## Work order
Rewrite all of the records, swapping "samplecliacct" for "testcliacct" and leaving everything else unchanged.

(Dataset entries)
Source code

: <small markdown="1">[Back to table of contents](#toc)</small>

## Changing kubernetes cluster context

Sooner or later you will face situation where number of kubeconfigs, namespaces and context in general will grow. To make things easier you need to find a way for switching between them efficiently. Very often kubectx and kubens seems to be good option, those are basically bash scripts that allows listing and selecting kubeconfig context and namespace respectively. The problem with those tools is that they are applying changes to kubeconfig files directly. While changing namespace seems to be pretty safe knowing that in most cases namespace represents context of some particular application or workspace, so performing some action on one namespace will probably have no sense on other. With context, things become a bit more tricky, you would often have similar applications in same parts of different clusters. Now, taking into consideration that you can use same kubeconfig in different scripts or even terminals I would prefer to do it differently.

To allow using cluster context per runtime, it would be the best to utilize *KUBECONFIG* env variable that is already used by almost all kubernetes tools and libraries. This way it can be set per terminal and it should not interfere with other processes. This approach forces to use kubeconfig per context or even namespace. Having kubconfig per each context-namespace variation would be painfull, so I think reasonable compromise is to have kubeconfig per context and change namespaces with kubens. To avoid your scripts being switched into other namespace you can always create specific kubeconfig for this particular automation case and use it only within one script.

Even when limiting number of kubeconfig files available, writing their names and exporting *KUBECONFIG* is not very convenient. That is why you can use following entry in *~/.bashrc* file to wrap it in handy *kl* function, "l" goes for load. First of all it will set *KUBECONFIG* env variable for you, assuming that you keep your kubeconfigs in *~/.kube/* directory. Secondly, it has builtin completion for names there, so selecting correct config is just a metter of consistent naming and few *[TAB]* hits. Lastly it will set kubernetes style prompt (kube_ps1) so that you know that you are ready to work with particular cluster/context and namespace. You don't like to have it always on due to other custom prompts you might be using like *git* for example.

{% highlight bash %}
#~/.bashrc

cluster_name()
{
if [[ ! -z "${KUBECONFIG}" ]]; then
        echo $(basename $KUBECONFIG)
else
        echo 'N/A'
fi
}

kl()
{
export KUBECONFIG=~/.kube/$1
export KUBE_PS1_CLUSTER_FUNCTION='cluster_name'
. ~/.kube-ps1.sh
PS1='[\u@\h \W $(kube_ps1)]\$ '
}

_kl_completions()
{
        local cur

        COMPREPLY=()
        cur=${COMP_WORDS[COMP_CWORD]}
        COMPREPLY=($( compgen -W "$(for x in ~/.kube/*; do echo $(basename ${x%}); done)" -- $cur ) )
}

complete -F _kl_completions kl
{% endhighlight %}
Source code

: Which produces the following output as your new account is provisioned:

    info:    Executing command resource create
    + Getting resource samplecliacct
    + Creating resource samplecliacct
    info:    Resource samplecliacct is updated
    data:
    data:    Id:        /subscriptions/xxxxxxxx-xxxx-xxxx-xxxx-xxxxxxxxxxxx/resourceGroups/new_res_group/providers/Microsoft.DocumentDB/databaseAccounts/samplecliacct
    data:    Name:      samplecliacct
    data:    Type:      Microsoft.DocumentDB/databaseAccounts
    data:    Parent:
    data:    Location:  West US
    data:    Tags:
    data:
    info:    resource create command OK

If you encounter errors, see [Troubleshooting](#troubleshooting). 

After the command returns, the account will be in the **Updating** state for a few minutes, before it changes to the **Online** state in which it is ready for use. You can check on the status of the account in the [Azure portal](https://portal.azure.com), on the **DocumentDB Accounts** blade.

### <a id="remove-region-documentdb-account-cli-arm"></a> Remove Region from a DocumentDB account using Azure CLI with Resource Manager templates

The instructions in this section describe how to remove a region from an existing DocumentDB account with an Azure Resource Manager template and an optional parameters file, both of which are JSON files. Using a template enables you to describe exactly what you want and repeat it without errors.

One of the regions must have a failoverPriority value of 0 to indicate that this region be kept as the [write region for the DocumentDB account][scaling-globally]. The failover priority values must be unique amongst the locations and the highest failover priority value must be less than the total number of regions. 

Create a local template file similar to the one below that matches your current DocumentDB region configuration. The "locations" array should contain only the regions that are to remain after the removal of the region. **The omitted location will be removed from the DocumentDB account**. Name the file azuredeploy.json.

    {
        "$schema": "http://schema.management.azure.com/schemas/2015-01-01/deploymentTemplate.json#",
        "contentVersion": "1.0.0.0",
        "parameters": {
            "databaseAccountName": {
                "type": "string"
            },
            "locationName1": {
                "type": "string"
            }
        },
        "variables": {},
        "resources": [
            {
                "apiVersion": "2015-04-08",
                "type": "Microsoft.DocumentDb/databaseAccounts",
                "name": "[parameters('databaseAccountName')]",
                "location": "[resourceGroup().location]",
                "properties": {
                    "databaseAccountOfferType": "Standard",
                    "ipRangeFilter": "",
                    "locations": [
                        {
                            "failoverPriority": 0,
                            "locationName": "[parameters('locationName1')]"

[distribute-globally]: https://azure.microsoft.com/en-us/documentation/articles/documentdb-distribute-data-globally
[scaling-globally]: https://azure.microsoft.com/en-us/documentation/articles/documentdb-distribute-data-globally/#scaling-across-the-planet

## Task output
Source code

: <small markdown="1">[Back to table of contents](#toc)</small>

## Changing kubernetes cluster context

Sooner or later you will face situation where number of kubeconfigs, namespaces and context in general will grow. To make things easier you need to find a way for switching between them efficiently. Very often kubectx and kubens seems to be good option, those are basically bash scripts that allows listing and selecting kubeconfig context and namespace respectively. The problem with those tools is that they are applying changes to kubeconfig files directly. While changing namespace seems to be pretty safe knowing that in most cases namespace represents context of some particular application or workspace, so performing some action on one namespace will probably have no sense on other. With context, things become a bit more tricky, you would often have similar applications in same parts of different clusters. Now, taking into consideration that you can use same kubeconfig in different scripts or even terminals I would prefer to do it differently.

To allow using cluster context per runtime, it would be the best to utilize *KUBECONFIG* env variable that is already used by almost all kubernetes tools and libraries. This way it can be set per terminal and it should not interfere with other processes. This approach forces to use kubeconfig per context or even namespace. Having kubconfig per each context-namespace variation would be painfull, so I think reasonable compromise is to have kubeconfig per context and change namespaces with kubens. To avoid your scripts being switched into other namespace you can always create specific kubeconfig for this particular automation case and use it only within one script.

Even when limiting number of kubeconfig files available, writing their names and exporting *KUBECONFIG* is not very convenient. That is why you can use following entry in *~/.bashrc* file to wrap it in handy *kl* function, "l" goes for load. First of all it will set *KUBECONFIG* env variable for you, assuming that you keep your kubeconfigs in *~/.kube/* directory. Secondly, it has builtin completion for names there, so selecting correct config is just a metter of consistent naming and few *[TAB]* hits. Lastly it will set kubernetes style prompt (kube_ps1) so that you know that you are ready to work with particular cluster/context and namespace. You don't like to have it always on due to other custom prompts you might be using like *git* for example.

{% highlight bash %}
#~/.bashrc

cluster_name()
{
if [[ ! -z "${KUBECONFIG}" ]]; then
        echo $(basename $KUBECONFIG)
else
        echo 'N/A'
fi
}

kl()
{
export KUBECONFIG=~/.kube/$1
export KUBE_PS1_CLUSTER_FUNCTION='cluster_name'
. ~/.kube-ps1.sh
PS1='[\u@\h \W $(kube_ps1)]\$ '
}

_kl_completions()
{
        local cur

        COMPREPLY=()
        cur=${COMP_WORDS[COMP_CWORD]}
        COMPREPLY=($( compgen -W "$(for x in ~/.kube/*; do echo $(basename ${x%}); done)" -- $cur ) )
}

complete -F _kl_completions kl
{% endhighlight %}
Source code

: Which produces the following output as your new account is provisioned:

    info:    Executing command resource create
    + Getting resource testcliacct
    + Creating resource testcliacct
    info:    Resource testcliacct is updated
    data:
    data:    Id:        /subscriptions/xxxxxxxx-xxxx-xxxx-xxxx-xxxxxxxxxxxx/resourceGroups/new_res_group/providers/Microsoft.DocumentDB/databaseAccounts/testcliacct
    data:    Name:      testcliacct
    data:    Type:      Microsoft.DocumentDB/databaseAccounts
    data:    Parent:
    data:    Location:  West US
    data:    Tags:
    data:
    info:    resource create command OK

If you encounter errors, see [Troubleshooting](#troubleshooting). 

After the command returns, the account will be in the **Updating** state for a few minutes, before it changes to the **Online** state in which it is ready for use. You can check on the status of the account in the [Azure portal](https://portal.azure.com), on the **DocumentDB Accounts** blade.

### <a id="remove-region-documentdb-account-cli-arm"></a> Remove Region from a DocumentDB account using Azure CLI with Resource Manager templates

The instructions in this section describe how to remove a region from an existing DocumentDB account with an Azure Resource Manager template and an optional parameters file, both of which are JSON files. Using a template enables you to describe exactly what you want and repeat it without errors.

One of the regions must have a failoverPriority value of 0 to indicate that this region be kept as the [write region for the DocumentDB account][scaling-globally]. The failover priority values must be unique amongst the locations and the highest failover priority value must be less than the total number of regions. 

Create a local template file similar to the one below that matches your current DocumentDB region configuration. The "locations" array should contain only the regions that are to remain after the removal of the region. **The omitted location will be removed from the DocumentDB account**. Name the file azuredeploy.json.

    {
        "$schema": "http://schema.management.azure.com/schemas/2015-01-01/deploymentTemplate.json#",
        "contentVersion": "1.0.0.0",
        "parameters": {
            "databaseAccountName": {
                "type": "string"
            },
            "locationName1": {
                "type": "string"
            }
        },
        "variables": {},
        "resources": [
            {
                "apiVersion": "2015-04-08",
                "type": "Microsoft.DocumentDb/databaseAccounts",
                "name": "[parameters('databaseAccountName')]",
                "location": "[resourceGroup().location]",
                "properties": {
                    "databaseAccountOfferType": "Standard",
                    "ipRangeFilter": "",
                    "locations": [
                        {
                            "failoverPriority": 0,
                            "locationName": "[parameters('locationName1')]"

[distribute-globally]: https://azure.microsoft.com/en-us/documentation/articles/documentdb-distribute-data-globally
[scaling-globally]: https://azure.microsoft.com/en-us/documentation/articles/documentdb-distribute-data-globally/#scaling-across-the-planet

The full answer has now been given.